Cornell University's Rose Goldsen Archive of New Media Art is an archival repository and study center with a broad array of international new media art and its documentation. In 2002, I founded the Archive, which I continue to develop and curate in the Cornell Library's Division of Rare and Manuscript Collections. The Goldsen Archive profits from this Division's commitment to the public access of its materials and growing interest in digital preservation. The archive is the repository of significant holdings of Internet art, anchored by the Ljubljana Infos 2000 collection, which I curated with Teo Spiller; the collection of CTheory Multimedia, which was produced in the Cornell Library under the curatorial direction of me and Arthur and Marilouise Kroker; the annual competition in new media art administered by National Video Resources with assistance from the Rockefeller Foundation (some fifty sets of dossiers and work samples annually)[1]; as well as the holder of perhaps the world's most extensive collection of art on CD-Rom, a collection anchored by the CD-Roms from 23 countries in the exhibition Contact Zones: The Art of CD-Rom[2], which I toured internationally from 1999-2004. To the end of enhancing preservation, for example, we have applied for major grants from the Langlois Foundation and the Institute of Museum and Library Services, but have been unsuccessful thus far in making a convincing enough case for the merits of preserving this Archive.



The Archive also houses extensive holdings of new media art and documentation from the Pacific Rim. In addition to individual artworks and collections on CD-Rom, DVD-Rom, and the Internet, as well as digital video from China, Hong Kong, Taiwan, Japan, Australia, and the broader Pacific Rim, it features two specialized collections of immense value for the understanding of contemporary Chinese art.

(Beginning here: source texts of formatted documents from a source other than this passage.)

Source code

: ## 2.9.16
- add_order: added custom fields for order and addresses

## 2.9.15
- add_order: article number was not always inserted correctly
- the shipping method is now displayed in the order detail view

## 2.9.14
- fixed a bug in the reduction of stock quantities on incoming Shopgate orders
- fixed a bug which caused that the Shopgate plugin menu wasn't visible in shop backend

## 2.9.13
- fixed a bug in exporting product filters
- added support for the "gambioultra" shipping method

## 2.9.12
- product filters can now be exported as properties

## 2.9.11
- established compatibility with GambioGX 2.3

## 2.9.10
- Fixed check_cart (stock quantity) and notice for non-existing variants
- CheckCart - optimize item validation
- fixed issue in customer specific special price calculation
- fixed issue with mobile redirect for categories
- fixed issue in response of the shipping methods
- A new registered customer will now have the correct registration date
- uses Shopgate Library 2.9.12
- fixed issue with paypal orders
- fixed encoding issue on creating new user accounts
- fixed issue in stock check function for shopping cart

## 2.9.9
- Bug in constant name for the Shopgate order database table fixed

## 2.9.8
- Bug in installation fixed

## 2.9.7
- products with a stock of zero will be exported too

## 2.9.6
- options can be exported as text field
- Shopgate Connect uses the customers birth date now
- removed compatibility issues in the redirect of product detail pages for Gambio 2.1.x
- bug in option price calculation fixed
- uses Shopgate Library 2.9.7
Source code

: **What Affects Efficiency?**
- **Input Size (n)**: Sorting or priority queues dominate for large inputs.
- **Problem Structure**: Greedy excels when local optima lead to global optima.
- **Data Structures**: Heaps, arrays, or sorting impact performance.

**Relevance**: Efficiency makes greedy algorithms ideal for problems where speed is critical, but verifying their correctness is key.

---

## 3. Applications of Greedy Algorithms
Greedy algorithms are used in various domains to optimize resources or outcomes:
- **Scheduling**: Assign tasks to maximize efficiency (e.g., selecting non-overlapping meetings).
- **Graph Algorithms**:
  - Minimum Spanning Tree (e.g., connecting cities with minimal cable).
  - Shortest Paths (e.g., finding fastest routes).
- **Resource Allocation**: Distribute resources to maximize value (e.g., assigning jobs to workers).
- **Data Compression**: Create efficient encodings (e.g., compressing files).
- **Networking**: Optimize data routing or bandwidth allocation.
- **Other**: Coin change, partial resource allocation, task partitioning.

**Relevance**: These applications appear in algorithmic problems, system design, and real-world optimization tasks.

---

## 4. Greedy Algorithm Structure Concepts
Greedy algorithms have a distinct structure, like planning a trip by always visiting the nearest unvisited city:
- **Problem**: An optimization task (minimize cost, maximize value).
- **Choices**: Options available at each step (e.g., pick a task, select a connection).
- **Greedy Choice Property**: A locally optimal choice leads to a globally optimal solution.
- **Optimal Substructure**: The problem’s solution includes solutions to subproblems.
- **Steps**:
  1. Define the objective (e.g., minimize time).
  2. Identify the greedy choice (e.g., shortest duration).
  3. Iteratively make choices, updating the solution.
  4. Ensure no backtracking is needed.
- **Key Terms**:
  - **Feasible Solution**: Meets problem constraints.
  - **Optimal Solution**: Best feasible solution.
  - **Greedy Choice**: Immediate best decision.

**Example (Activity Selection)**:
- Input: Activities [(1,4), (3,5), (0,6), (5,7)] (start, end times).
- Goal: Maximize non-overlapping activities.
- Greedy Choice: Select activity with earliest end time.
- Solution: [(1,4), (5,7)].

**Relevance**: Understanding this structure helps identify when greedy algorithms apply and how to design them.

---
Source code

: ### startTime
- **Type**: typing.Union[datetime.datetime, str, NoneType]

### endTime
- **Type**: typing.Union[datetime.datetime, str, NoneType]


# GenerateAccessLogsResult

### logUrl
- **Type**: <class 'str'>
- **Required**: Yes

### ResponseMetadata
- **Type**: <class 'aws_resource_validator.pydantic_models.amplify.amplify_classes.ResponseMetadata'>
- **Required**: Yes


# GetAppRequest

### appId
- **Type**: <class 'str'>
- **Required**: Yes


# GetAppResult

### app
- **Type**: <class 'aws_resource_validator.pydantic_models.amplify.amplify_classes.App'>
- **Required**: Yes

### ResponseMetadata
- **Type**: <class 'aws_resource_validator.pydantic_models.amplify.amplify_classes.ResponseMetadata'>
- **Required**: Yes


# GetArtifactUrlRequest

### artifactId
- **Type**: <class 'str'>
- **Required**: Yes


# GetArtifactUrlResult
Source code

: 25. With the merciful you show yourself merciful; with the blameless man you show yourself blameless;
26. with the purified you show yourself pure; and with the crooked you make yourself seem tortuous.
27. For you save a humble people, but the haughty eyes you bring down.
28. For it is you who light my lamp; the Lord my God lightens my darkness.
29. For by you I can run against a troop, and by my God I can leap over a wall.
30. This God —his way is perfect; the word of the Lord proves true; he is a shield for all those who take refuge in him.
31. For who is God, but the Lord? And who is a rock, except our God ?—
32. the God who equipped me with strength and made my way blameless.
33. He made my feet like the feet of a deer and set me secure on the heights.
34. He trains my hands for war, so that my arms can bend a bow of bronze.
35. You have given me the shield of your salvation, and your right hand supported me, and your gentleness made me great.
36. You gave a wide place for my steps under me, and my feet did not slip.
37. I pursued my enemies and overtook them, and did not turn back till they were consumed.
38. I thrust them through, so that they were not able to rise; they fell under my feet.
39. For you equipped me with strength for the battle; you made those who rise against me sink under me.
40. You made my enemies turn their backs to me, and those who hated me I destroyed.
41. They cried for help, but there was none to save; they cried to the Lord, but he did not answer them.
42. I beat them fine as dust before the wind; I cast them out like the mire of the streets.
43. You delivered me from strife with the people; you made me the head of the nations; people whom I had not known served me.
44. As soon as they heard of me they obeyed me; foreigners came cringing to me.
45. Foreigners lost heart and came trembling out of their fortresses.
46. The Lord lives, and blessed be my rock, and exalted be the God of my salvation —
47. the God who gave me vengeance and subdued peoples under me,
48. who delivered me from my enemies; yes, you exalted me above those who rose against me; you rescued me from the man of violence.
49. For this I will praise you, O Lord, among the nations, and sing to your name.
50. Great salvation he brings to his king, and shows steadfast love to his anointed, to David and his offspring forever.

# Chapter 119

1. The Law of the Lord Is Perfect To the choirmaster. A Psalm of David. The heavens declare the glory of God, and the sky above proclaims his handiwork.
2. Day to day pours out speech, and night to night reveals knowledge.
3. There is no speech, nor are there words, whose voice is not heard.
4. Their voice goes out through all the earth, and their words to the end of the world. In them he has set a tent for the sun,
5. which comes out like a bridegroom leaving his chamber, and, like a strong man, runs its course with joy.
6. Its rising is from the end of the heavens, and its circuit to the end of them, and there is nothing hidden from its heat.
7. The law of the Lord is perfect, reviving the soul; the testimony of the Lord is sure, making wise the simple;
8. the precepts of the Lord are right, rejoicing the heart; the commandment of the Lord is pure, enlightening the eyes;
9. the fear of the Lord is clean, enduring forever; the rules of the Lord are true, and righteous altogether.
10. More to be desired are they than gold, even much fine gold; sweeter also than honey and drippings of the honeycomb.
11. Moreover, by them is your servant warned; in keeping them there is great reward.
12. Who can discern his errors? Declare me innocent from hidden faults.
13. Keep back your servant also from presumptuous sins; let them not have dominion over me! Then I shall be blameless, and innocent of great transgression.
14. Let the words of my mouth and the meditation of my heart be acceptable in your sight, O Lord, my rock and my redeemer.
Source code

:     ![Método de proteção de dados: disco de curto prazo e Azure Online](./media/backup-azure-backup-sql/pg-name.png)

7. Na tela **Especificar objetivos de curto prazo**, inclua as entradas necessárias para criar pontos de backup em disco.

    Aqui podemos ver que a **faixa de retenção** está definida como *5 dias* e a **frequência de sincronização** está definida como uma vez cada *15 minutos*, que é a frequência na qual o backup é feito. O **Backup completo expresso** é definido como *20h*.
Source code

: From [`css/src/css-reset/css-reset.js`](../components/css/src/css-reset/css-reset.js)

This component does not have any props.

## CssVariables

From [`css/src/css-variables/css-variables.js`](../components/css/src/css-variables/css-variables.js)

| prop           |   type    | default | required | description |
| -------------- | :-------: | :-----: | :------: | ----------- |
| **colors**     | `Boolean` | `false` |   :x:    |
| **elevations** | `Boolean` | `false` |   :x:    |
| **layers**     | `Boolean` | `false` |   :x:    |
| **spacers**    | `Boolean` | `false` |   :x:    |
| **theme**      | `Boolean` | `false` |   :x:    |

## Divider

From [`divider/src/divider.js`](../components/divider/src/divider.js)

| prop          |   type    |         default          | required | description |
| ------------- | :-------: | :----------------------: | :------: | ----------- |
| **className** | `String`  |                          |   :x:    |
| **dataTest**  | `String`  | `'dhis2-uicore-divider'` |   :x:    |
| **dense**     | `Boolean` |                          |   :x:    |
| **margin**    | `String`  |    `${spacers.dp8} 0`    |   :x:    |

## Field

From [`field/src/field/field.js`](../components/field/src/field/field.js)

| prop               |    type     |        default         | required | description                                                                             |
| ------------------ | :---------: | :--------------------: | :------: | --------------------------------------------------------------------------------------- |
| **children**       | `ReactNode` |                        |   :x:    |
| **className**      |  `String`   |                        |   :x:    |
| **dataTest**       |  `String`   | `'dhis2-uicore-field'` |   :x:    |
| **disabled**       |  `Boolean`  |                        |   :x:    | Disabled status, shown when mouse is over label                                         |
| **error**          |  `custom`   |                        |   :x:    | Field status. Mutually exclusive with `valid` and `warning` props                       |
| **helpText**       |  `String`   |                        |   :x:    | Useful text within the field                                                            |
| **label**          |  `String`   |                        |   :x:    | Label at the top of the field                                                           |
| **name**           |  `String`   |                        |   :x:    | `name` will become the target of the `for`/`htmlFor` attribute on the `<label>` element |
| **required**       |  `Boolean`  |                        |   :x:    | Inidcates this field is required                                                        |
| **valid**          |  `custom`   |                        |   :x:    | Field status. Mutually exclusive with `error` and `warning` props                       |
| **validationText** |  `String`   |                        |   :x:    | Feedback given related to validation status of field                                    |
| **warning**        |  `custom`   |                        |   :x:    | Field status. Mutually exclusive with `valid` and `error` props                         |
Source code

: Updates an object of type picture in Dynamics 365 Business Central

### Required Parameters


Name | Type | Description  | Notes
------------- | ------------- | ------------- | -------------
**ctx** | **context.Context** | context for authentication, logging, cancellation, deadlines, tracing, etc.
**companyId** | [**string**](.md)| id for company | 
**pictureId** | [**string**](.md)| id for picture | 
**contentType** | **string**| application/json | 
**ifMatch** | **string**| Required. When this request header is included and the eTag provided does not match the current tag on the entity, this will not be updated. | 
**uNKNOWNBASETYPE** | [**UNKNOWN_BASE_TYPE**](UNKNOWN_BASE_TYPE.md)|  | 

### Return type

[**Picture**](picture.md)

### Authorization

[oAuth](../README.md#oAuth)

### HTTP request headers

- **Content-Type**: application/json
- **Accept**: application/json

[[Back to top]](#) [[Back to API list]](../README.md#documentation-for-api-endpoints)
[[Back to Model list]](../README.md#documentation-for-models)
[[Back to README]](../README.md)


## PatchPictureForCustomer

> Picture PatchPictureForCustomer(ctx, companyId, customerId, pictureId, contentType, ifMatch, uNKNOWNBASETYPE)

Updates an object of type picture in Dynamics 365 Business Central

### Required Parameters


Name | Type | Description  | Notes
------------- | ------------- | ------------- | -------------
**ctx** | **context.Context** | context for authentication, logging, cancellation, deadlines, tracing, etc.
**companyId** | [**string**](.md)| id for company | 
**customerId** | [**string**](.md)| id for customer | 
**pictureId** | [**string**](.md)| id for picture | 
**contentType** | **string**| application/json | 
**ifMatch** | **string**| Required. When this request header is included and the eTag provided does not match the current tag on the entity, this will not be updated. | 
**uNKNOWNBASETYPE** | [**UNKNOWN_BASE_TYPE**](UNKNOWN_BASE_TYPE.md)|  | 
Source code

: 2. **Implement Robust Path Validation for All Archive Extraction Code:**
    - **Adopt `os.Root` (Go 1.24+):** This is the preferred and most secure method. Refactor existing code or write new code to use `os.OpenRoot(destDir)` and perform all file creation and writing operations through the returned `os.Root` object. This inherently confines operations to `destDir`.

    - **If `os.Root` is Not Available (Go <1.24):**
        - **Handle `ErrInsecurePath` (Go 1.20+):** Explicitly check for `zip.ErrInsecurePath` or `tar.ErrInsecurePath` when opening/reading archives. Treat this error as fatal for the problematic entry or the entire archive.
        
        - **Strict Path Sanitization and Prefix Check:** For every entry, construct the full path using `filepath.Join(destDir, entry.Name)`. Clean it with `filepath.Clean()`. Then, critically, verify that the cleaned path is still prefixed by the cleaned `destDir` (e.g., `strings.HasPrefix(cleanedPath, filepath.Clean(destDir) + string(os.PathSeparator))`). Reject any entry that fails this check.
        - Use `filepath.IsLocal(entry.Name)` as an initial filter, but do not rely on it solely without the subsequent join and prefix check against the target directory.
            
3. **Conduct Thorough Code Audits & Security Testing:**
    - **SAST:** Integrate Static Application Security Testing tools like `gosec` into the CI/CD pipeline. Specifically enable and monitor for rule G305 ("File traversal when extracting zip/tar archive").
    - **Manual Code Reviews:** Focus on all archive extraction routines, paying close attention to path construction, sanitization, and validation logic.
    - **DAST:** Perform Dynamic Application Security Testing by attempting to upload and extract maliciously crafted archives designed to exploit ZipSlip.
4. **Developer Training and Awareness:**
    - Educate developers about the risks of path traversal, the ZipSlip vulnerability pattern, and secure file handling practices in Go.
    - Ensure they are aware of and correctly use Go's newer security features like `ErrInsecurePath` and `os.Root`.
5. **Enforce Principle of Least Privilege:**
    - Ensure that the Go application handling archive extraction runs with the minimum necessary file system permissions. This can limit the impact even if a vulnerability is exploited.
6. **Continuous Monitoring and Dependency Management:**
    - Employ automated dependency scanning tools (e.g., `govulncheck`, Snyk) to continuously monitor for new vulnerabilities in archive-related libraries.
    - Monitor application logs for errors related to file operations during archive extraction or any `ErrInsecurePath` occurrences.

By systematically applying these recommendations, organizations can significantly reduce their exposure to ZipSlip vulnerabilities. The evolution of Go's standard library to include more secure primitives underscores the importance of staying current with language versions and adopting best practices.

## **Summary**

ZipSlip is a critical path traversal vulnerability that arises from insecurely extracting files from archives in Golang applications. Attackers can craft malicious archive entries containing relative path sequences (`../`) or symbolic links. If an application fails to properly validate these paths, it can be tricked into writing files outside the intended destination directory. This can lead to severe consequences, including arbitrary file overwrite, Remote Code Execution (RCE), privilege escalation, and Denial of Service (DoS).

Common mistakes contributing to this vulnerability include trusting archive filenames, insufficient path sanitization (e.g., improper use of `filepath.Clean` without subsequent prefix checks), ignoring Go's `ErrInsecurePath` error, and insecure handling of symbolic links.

The Wen Pulin Archive of Chinese Avant-Garde Art includes 360 hours of digitized video documenting contemporary Chinese art events and installations since 1984. The Yao Jui-Chung Archive of Taiwan Contemporary Art consists of some 8,000 digitized images of paper and postcard invitations to contemporary art events in Taiwan over a twenty-year period, as well as archival footage, stills, and video of new media events and installations. I have been struck by how these collections and the socio-cultural conditions of their production have expanded my sense of the mission of the Goldsen Archive as "archive," as well as the cultural conditions and promises of digitality itself.[3]